- _Data listing_
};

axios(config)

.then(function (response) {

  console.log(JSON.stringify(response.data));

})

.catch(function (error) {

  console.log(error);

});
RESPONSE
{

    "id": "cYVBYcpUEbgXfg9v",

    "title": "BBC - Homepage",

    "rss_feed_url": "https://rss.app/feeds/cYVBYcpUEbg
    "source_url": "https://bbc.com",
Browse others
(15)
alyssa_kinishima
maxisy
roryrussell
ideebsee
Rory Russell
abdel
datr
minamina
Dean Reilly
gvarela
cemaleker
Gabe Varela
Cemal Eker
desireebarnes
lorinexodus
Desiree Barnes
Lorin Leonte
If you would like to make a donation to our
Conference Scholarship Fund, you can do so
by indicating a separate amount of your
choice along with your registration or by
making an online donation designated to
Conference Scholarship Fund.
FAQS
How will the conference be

...

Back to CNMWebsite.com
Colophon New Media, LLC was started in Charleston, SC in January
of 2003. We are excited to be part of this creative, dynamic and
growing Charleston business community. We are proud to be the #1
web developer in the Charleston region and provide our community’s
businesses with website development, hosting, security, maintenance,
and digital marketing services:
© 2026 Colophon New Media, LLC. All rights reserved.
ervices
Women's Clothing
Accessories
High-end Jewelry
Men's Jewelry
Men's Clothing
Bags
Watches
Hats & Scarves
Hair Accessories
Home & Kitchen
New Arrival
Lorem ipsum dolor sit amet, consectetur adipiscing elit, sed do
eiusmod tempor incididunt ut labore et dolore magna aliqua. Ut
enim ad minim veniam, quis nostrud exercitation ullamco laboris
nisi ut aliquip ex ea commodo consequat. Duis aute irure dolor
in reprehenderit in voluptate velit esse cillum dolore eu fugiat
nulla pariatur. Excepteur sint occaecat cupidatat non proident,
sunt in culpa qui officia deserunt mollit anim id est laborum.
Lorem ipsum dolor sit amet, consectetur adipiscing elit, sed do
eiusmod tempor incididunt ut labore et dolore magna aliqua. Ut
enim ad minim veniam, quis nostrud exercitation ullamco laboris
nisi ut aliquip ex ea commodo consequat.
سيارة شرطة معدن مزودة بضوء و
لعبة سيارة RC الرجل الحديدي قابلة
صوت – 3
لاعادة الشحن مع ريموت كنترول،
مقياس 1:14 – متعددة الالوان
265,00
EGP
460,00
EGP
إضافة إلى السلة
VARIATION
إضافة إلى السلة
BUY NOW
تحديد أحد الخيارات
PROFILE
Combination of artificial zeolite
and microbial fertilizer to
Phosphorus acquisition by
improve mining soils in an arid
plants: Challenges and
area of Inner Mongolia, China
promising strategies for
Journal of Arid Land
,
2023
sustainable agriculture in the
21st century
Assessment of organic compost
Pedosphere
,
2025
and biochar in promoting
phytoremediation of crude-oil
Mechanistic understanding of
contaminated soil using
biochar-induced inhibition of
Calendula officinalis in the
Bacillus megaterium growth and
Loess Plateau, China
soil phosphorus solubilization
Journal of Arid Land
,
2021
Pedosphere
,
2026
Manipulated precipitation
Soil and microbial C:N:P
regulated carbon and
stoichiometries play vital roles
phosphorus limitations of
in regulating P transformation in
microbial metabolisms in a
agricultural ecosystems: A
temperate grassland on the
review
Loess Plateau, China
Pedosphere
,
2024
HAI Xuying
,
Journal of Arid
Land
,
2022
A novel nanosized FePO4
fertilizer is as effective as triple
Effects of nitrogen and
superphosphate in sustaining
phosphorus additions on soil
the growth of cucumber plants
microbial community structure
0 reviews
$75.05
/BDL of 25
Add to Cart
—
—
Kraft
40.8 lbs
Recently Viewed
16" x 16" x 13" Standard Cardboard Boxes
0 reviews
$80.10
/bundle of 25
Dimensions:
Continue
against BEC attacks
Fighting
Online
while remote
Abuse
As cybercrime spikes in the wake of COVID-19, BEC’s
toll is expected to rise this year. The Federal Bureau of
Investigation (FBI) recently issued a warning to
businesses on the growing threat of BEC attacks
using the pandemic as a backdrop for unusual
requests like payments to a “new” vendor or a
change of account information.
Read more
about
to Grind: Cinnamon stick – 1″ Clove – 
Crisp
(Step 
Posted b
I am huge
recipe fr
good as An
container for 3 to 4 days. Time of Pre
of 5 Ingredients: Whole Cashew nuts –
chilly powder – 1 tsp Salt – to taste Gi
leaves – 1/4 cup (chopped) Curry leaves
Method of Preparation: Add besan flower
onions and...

---

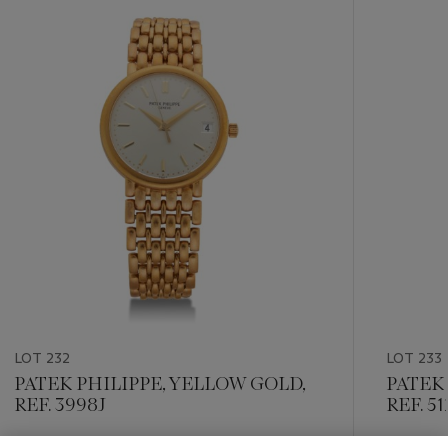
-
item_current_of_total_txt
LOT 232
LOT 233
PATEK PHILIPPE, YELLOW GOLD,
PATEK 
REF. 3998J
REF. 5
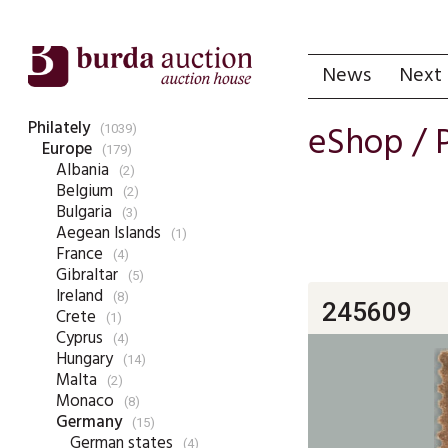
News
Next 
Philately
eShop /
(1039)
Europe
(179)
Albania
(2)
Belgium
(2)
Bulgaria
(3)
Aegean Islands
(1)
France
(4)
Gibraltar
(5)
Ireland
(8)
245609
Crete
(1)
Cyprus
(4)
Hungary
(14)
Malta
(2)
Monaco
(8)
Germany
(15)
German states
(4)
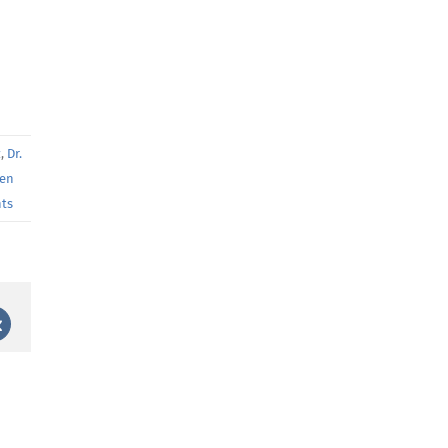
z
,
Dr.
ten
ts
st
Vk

- _Task item_
Copy out the entries verbatim, beginning at the line containing "Back to CNMWebsite.com" and ending after the line containing "web developer in".

- _Written solution_
Back to CNMWebsite.com
Colophon New Media, LLC was started in Charleston, SC in January
of 2003. We are excited to be part of this creative, dynamic and
growing Charleston business community. We are proud to be the #1
web developer in the Charleston region and provide our community’s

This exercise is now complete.